You've just been pulled over by a Georgia State Patrol's DUI task force officer and you've had a drink earlier in the evening, what do you do? Even though some people will just submit to a breath test because they don't know they can refuse one, there is an increasing number of people who are choosing not to take a breath test if they are pulled over on suspicion of drunk driving. Some criminal law attorneys will even recommend that people who have only had one drink should refuse to take a breath test because the testing equipment will sometimes give inaccurate readings and lead to DUI charges.
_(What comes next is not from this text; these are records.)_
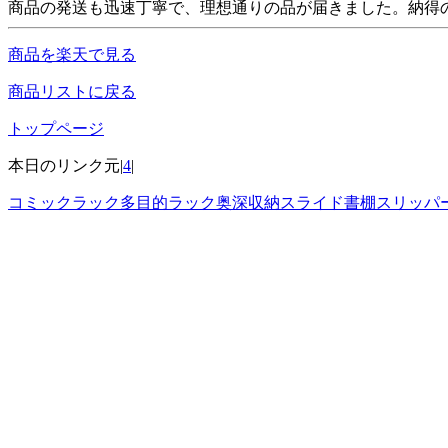
商品の発送も迅速丁寧で、理想通りの品が届きました。納得
商品を楽天で見る
商品リストに戻る
トップページ
本日のリンク元|
4
|
コミックラック多目的ラック奥深収納スライド書棚スリッパ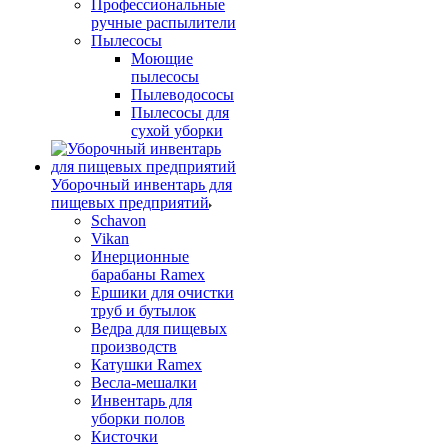
Профессиональные
ручные распылители
Пылесосы
Моющие
пылесосы
Пылеводососы
Пылесосы для
сухой уборки
Уборочный инвентарь для
пищевых предприятий
Schavon
Vikan
Инерционные
барабаны Ramex
Ершики для очистки
труб и бутылок
Ведра для пищевых
производств
Катушки Ramex
Весла-мешалки
Инвентарь для
уборки полов
Кисточки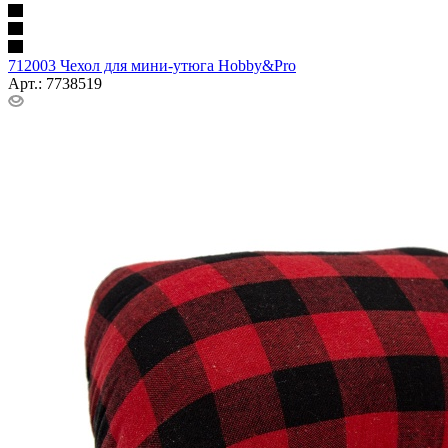
712003 Чехол для мини-утюга Hobby&Pro
Арт.: 7738519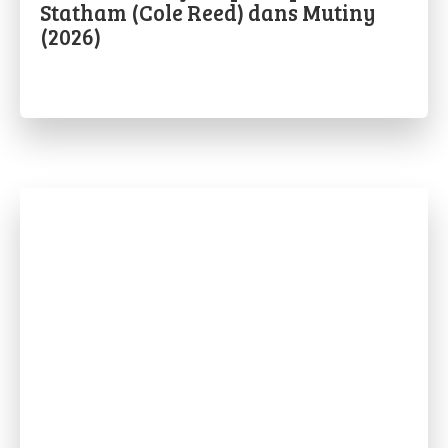
Statham (Cole Reed) dans Mutiny
(2026)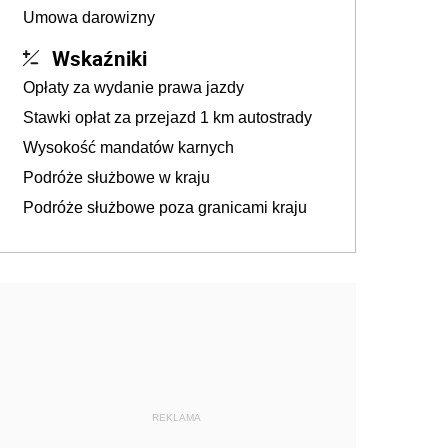
Umowa darowizny
Wskaźniki
Opłaty za wydanie prawa jazdy
Stawki opłat za przejazd 1 km autostrady
Wysokość mandatów karnych
Podróże służbowe w kraju
Podróże służbowe poza granicami kraju
REKLAMA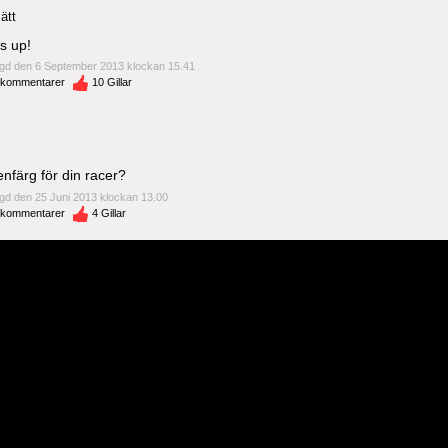
ätt
's up!
gd den 6 September 2013 klockan 15.41
kommentarer
10
Gillar
enfärg för din racer?
gd den 25 Juni 2013 klockan 13.00
kommentarer
4
Gillar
Refusing to participate in field sobriety or breath tests, however, is no longer the end of a drunk driving investigation in Georgia. Two law enforcement agencies have started seeking blood warrants when suspects refuse a breath-based blood alcohol concentration test. Now, the Atlanta Police Department is considering similar measures, meaning that many more people could now be stuck choosing between a potentially faulty breath test and an invasive blood draw.
According to Georgia law, if you refuse a breath, blood or urine test, you can still be arrested for drunk driving if the arresting officer believes there is other evidence of intoxication. Some of the evidence police often rely on, however, may seem somewhat trivial, including fumbling for your license when the officer asks for it or having bloodshot eyes.
Once you have been arrested, police will often apply for a blood warrant with a state judge. If a judge approves the officer's request, there is little you can do to prevent the police department from withdrawing your blood.